Three SABC board individuals have surrendered in the midst of charges of political weight being put on the board.
We has seen the resignation letters of Krish Naidoo, deputy chairperson Khanyisile Kweyama and DA-nominee John Mattison.
Naidoo confirmed to us that he resigned on Tuesday.
“I wasn’t planning on resigning until yesterday lunchtime.”
He said he had come to the realization that there was no point in staying on.
“As I said in my letter, the inability of some of the board members to understand the difference between corporate independence, accountability and political interference has led to a breakdown in the relationship with the minister. That was my turning point.
“I would rather use my energy in saving the SABC than fighting government,” he said.
News24 reported earlier that the SABC, in a short statement, said it had “noted” reports that three members of its board had resigned and referred all queries to the Presidency.
The broadcaster denied that its group chief executive Madoda Mxakwe had also resigned.
The resignations follow a strained meeting between the board, newly-appointed Communications Minister Stella Ndabeni-Abrahams and her deputy, Pinky Kekana, last Thursday.
The battle between the board and government over looming retrenchments at the public broadcaster came to a head during the meeting and another source close to the communications ministry told us the resignations were in protest against some of the board members’ treatment of the minister at the sitting.
A letter in which Ndabeni-Abrahams states her intention to stop engaging with the board over a dispute regarding planned retrenchments was leaked to the media over the weekend.
Ndabeni-Abrahams said she had been forced to cut ties with the board after the meeting and would “report this impasse to the president, Parliament and all relevant stakeholders”, City Press reported the letter as saying over the weekend.
“The board made it clear at the meeting that, irrespective of the success of [a] government guarantee or bailout, they will still proceed with retrenchments. As the shareholder representative, we were left with no option but to desist from all engagements with the SABC board,” she wrote.
The SABC embarked on a process to cut jobs by 980 staff and more than 1 200 freelancers in an effort to stem the financial crisis it finds itself in.
The broadcaster needs at least R3bn to stave off a March 2019 D-day, when it will find itself unable to pay salaries or bills.
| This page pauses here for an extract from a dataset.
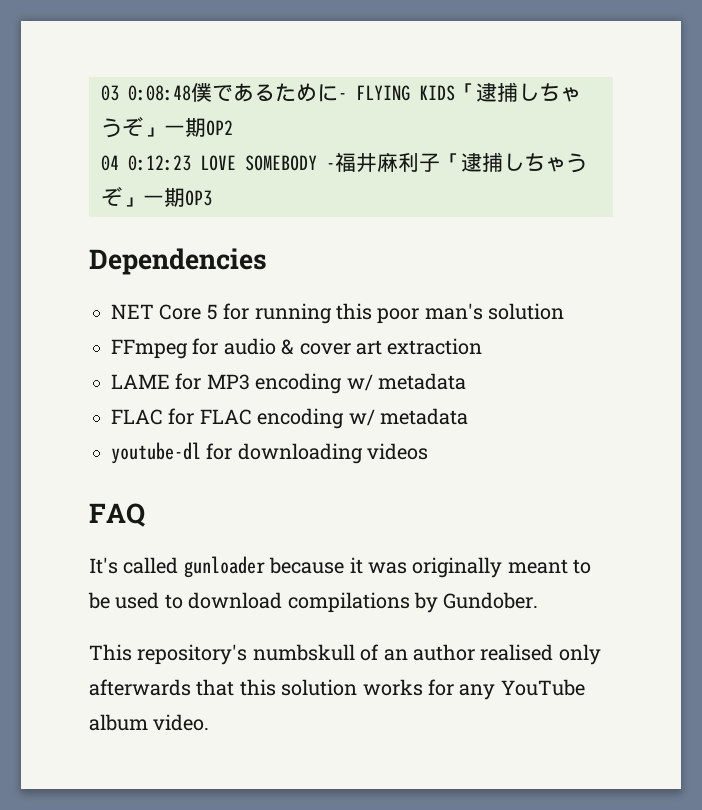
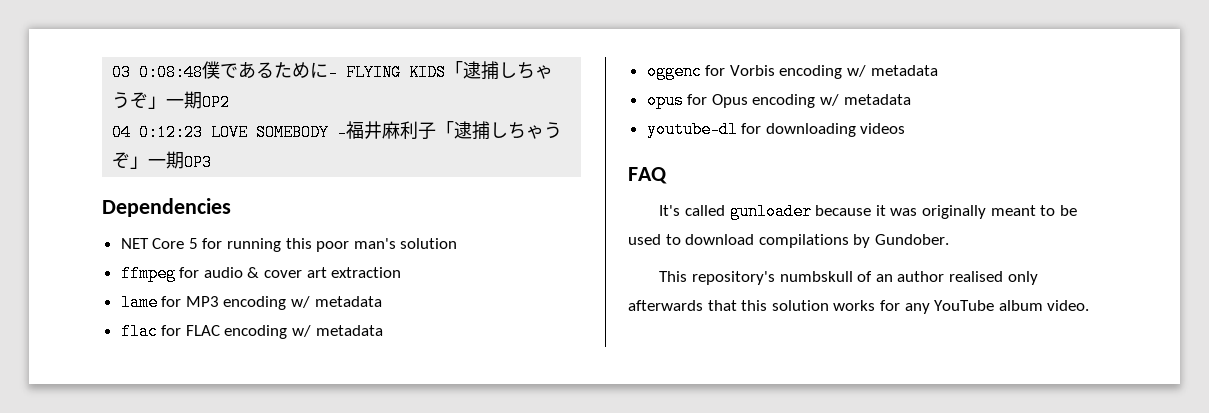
[111,339,188,359] FFmpeg -> [120,265,176,282] ffmpeg
[111,374,170,389] LAME -> [120,294,158,311] lame
[111,409,163,425] FLAC -> [120,323,158,340] flac
(468, 416) none -> [646,63,938,80] [646,92,911,109] // oggenc for Vorbis encoding w/ metadata // opus for Opus encoding w/ metadata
Sources close to the board again confirmed City Press reports that the meeting between the minister and the board was highly charged, with Ndabeni-Abrahams seemingly arriving with the express intention of putting a stop to retrenchments.
The SABC’s current salary bill is pushing a projected R2.7bn for the 2018/2019 financial year, which equates to roughly 40% of its revenue.
“We realised that the board was no longer acting in the interests of the company, the shareholder, and Parliament as the representative of [the] South African public to which the SABC board is accountable,” said Ndabeni-Abrahams.
Ndabeni-Abrahams added that the board had flatly refused to allow her time to familiarise herself with the turnaround strategy and retrenchment plans.
This is at odds with another paragraph in the letter which states the board will “review the pace and quantum of the impact of the [retrenchments] should funding be found”.